Handel probably selected and compiled the texts himself, drawing from both the Book of Common Prayer (BCP) and from a metrical version of the psalms by Nahum Tate and Nicholas Brady, published as New Version of the Psalms (NVP) in 1696. Handel used three types of selection, on top of setting a complete psalm, firstly a shortened psalm, secondly a shortened psalm with an added verse from a different psalm, and often, most advanced, a compilation of verses from several different psalms. Setting a psalm completely was familiar to him from older models, and he used it in his own settings of psalms in Latin in 1707, and in No. 1, setting the complete Psalm 100. He used the first method in setting Psalm 51, for example, in No. 3. Handel perhaps composed the anthems in pairs, sometimes reusing older material.

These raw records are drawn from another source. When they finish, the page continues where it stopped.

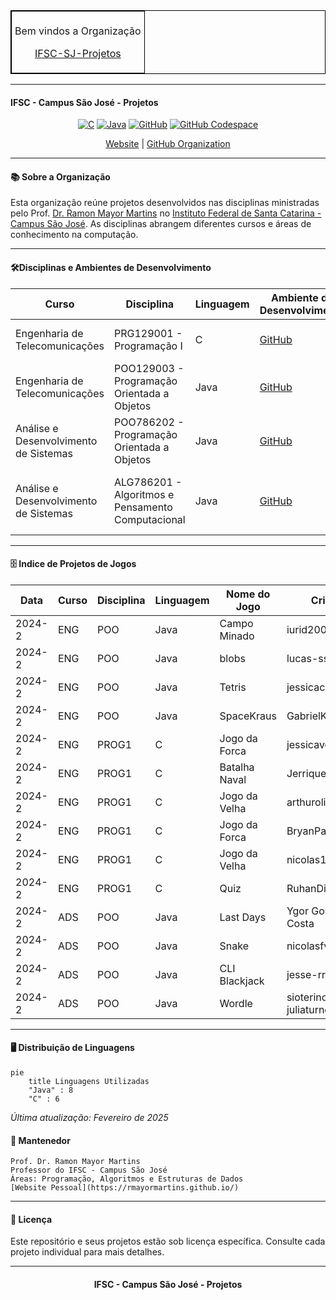 <table align="center" border="1" cellpadding="5" cellspacing="0" style="border-collapse: collapse; border: 1px solid black;">
  <tr>
    <td style="border: 1px solid black; padding: 5px;">
      <p style="text-align: center;">Bem vindos a Organização</p>
      <p style="text-align: center;"><a href="https://github.com/ifsc-sj-projetos/" target="_blank">IFSC-SJ-Projetos</a></p>
    </td>
  </tr>
</table>

---

#### IFSC - Campus São José - Projetos

<div align="center">

[![C](https://img.shields.io/badge/C-00599C?logo=c&logoColor=white)](#)
[![Java](https://img.shields.io/badge/Java-%23ED8B00.svg?logo=openjdk&logoColor=white)](#)
[![GitHub](https://img.shields.io/badge/GitHub-%23121011.svg?logo=github&logoColor=white)](#)
[![GitHub Codespace](https://img.shields.io/badge/GitHub-Codespace-blue)](#)


[Website](https://www.ifsc.edu.br/en/web/campus-sao-jose) | [GitHub Organization](https://github.com/ifsc-sj-projetos)

</div>

---

####  📚 Sobre a Organização

Esta organização reúne projetos desenvolvidos nas disciplinas ministradas pelo Prof. [Dr. Ramon Mayor Martins](rmayormartins.github.io) no [Instituto Federal de Santa Catarina - Campus São José](ifsc.edu.br). As disciplinas abrangem diferentes cursos e áreas de conhecimento na computação.

---

####  🛠️Disciplinas e Ambientes de Desenvolvimento


| Curso                                 | Disciplina                                        | Linguagem | Ambiente de Desenvolvimento                                                | Objetivo                                                     |
| ------------------------------------- | ------------------------------------------------- | --------- | -------------------------------------------------------------------------- | ------------------------------------------------------------ |
| Engenharia de Telecomunicações        | PRG129001 - Programação I                         | C         | [GitHub](https://github.com/rmayormartins/IFSC-Codespace-ENG-C-PRG1)       | Fundamentos de programação estruturada                       |
| Engenharia de Telecomunicações        | POO129003 - Programação Orientada a Objetos       | Java      | [GitHub](https://github.com/rmayormartins/IFSC-Codespace-ENG-ADS-JAVA-POO) | Conceitos de OOP aplicados à Engenharia                      |
| Análise e Desenvolvimento de Sistemas | POO786202 - Programação Orientada a Objetos       | Java      | [GitHub](https://github.com/rmayormartins/IFSC-Codespace-ENG-ADS-JAVA-POO) | Aprofundamento em paradigmas OOP                             |
| Análise e Desenvolvimento de Sistemas | ALG786201 - Algoritmos e Pensamento Computacional | Java      | [GitHub](https://github.com/rmayormartins/IFSC-Codespace-ENG-ADS-JAVA-POO) | Pensamento computacional, fundamentos de lógica e algoritmos |

---

#### 🗄️ Indice de Projetos de Jogos


| Data       | Curso  | Disciplina | Linguagem | Nome do Jogo       | Criador            | Público |
|------------|--------|------------|-----------|--------------------|--------------------|---------|
| 2024-2     | ENG    | POO        | Java      | Campo Minado       | iurid2003          | Privado |
| 2024-2     | ENG    | POO        | Java      | blobs              | lucas-ssf          | Público |
| 2024-2     | ENG    | POO        | Java      | Tetris             | jessicac13         | Privado |
| 2024-2     | ENG    | POO        | Java      | SpaceKraus         | GabrielKkraus      | Privado |
| 2024-2     | ENG    | PROG1      | C         | Jogo da Forca      | jessicaveig        | Privado |
| 2024-2     | ENG    | PROG1      | C         | Batalha Naval      | Jerrique           | Público |
| 2024-2     | ENG    | PROG1      | C         | Jogo da Velha      | arthuroliveira     | Público |
| 2024-2     | ENG    | PROG1      | C         | Jogo da Forca      | BryanPacheco97     | Público |
| 2024-2     | ENG    | PROG1      | C         | Jogo da Velha      | nicolas12091209    | Privado |
| 2024-2     | ENG    | PROG1      | C         | Quiz               | RuhanDiego         | Público |
| 2024-2     | ADS    | POO        | Java      | Last Days          | Ygor Gouveia da Costa | Público |
| 2024-2     | ADS    | POO        | Java      | Snake              | nicolasfvp         | Privado |
| 2024-2     | ADS    | POO        | Java      | CLI Blackjack      | jesse-rr           | Privado |
| 2024-2     | ADS    | POO        | Java      | Wordle             | sioterino-sx-nt-juliaturness | Público |

---

#### 🖥️ Distribuição de Linguagens

```mermaid
pie
    title Linguagens Utilizadas
    "Java" : 8
    "C" : 6
```

*Última atualização: Fevereiro de 2025*



#### 🧰 Mantenedor
```
Prof. Dr. Ramon Mayor Martins
Professor do IFSC - Campus São José
Áreas: Programação, Algoritmos e Estruturas de Dados
[Website Pessoal](https://rmayormartins.github.io/)
```
---

#### 📝 Licença

Este repositório e seus projetos estão sob licença específica. Consulte cada projeto individual para mais detalhes.

---

<div align="center">
  
#### IFSC - Campus São José - Projetos

</div>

Ten of the anthems were published in 1784, today's numbers 2 to 11, in different order. No. 1, the Chandos Jubilate, was left out, possibly because the Utrecht Jubilate was published earlier. In the Samuel Arnold edition of Handel's works, there were twelve anthems, one in two versions, and a No. 12 added, O praise the Lord, ye angels of his. It is debated if this work was composed by Handel. Friedrich Chrysander's edition of Handel's works names these anthems simply Psalmen, and in the Hallische Händel-Ausgabe by Bärenreiter, they are titled Anthems for Cannons. Carus-Verlag published an edition of the individual anthems in 2009, calling them Cannons Anthems.

== Scoring ==
The scoring of the anthems adjusts to the musicians available at the church, resulting, with only few exceptions, in a three-part choir of soprano, tenor and bass, and similarly an orchestra without violas, with oboes playing in unison, two violins and basso continuo. The light texture gives the music the character of chamber music. Handel reused material in some of the anthems that he had composed before, such as Utrecht Jubilate, which had been performed in a thanksgiving service for the Peace of Utrecht at St. Paul's Cathedral.

=== Anthems ===

| No. | HWV | Title | Notes | Text |
|---|---|---|---|---|
| 1 | 246 | O be joyful in the LORD | Chandos Jubilate or Cannons Jubilate in D major | Psalm 100 (Jubilate) |
| 2 | 247 | In the LORD put I my trust | Transcribed for orchestra by Edward Elgar in 1923 as the Overture in D minor, and by Stokowski in 1924 | Psalms 9, 11, 12, & 13 (NVP) |
| 3 | 248 | Have mercy upon me |  | Psalm 51 (Miserere). |
| 4 | 249b | O come, let us sing unto the LORD | Partly based on "O sing unto the LORD a new song" (HWV 249a). The overture was later reused in Handel's oboe concerto No. 2 | Psalms 93 & 96 (BCP) |
| 5 | 250a | I will magnify thee | Two movements added later. The overture was later reused in Handel's oboe concerto No. 2 | Psalms 144 & 145 |
| 6 | 251b | As pants the hart | Believed to be one of the first Chandos Anthems composed, orchestrated version of HWV 251a | Psalm 42 |
| 7 | 252 | My song shall be alway | Partly derived from the "Te Deum in D" (HWV 280) | Psalm 89 |
| 8 | 253 | O come, let us sing unto the LORD |  | Psalms 95 (Venite), 96, 97, 99, 103 (BCP) |
| 9 | 254 | O praise the LORD with one consent |  | Psalms 117, 135, 148 (NVP) |
| 10 | 255 | The LORD is my light |  | Psalms 18, 20, 27, 28, 29, 30, 34, 45 |
| 11 | 256a | Let God arise | First movement of symphony added later | Psalms 68 & 76 |

Many movements rely on earlier music, and several were later expanded in new context.

== Legacy ==
Romain Rolland wrote that these anthems (or Psalms) stood, in relation to Handel's oratorios, much the same way that the Italian cantatas stood to his operas: "splendid sketches of the more monumental works". John A. Davis wrote that they contain "almost every type and style of Handel's music", and thus "present a rather comprehensive panorama of the composer's creative output".

== Recordings ==
Eleven Chandos Anthems were recorded in 1987-89 by The Sixteen, conducted by Harry Christophers.

The Chandos Anthems are sometimes sung by larger forces than Handel intended, as for example in a well-received recording of three of the anthems in 2009 by the Choir of Trinity College, Cambridge. The choir, directed by Stephen Layton, has 40 members.